We were very successful in classifying plays versus movies. We found that plays are characterized by high top character relationships, high single character centrality, and low top character weight variance relative to movies, suggesting that plays tend to have a clear-cut main character with several important supporting characters that interact primarily with the main character. A classic example is Hamlet, as can be observed by its interaction graph:
Results for movies suggest they tend to have several main characters, as in Charlie’s Angels:
Important features from our pre or post 1800 play classifier, which also performed well, suggest older plays had more disjoint groups of characters and more distinct plotlines than newer ones. Misclassifications such as Shakespeare’s The Tempest (set on an island where most characters interact with each other), which was misclassified as new, corroborated our hypothesis.
Our movie date classifiers performed poorly. We think this may be due to insufficient data, or no marked difference in interaction patterns between old and new films.
These classifiers performed poorly, aligning with our expectations because there is a great diversity in the types of movies (and their interaction networks) that are enjoyed by audiences, praised by critics, or given a certain MPAA rating.
Overall, our classifier analysis confirms several common assumptions about genre stereotypes and assumptions. For example, “horror” classifiers performed particularly well, and were often characterized by high average top character relationship strength. This implies that most horror movies have one simple storyline, which is the stereotype.
As another example, romance and comedy proved far too similar to be successfully classified. Upon further reflection, character interaction networks for romances and comedies would be similar; comedies such as Harold and Kumar feature a dynamic duo that interacts much as love interests in a romance would.

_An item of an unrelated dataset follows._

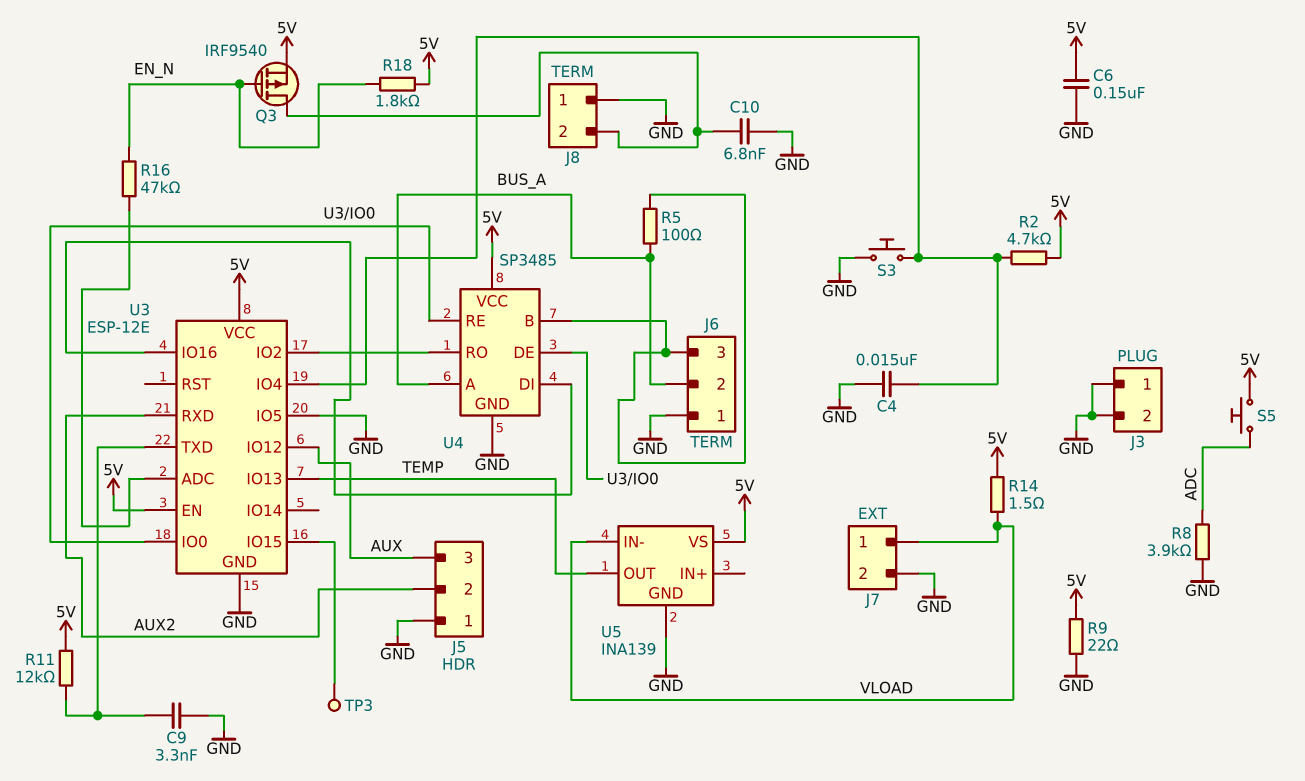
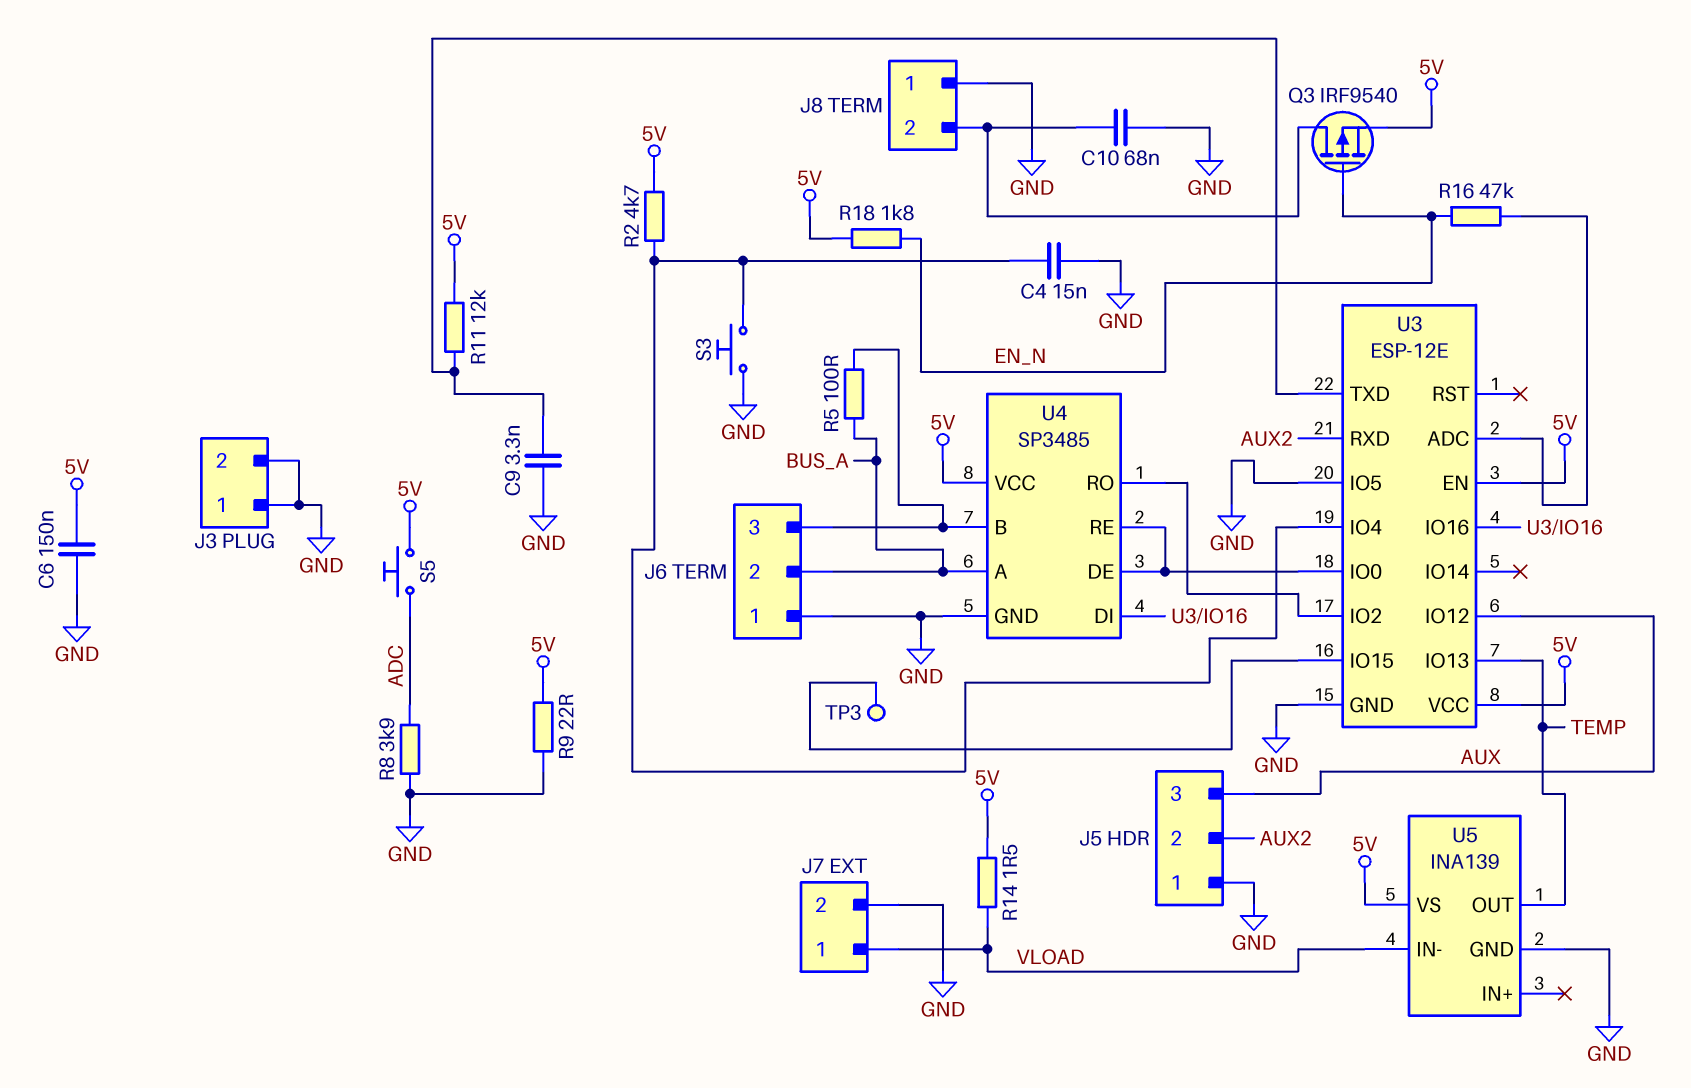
C10: 6.8nF (GND, J8/2) -> 68nF (GND, J8/2)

Our classifiers achieved rather high AUC’s, and an analysis of the decision trees shows that one of Shakespeare’s defining characteristics is a large spread in the importance of main characters:
In this project, we developed a network extraction and classification strategy that sheds light on characteristics that define movies and plays. We automated a literary scholar’s general approach to extracting meaning from movies and plays, leading us to valuable insights about large numbers of works. It is our hope that scriptwriters will be able to use these insights to increase the breadth and diversity of character interactions and counter our generalizations with unique works of entertainment!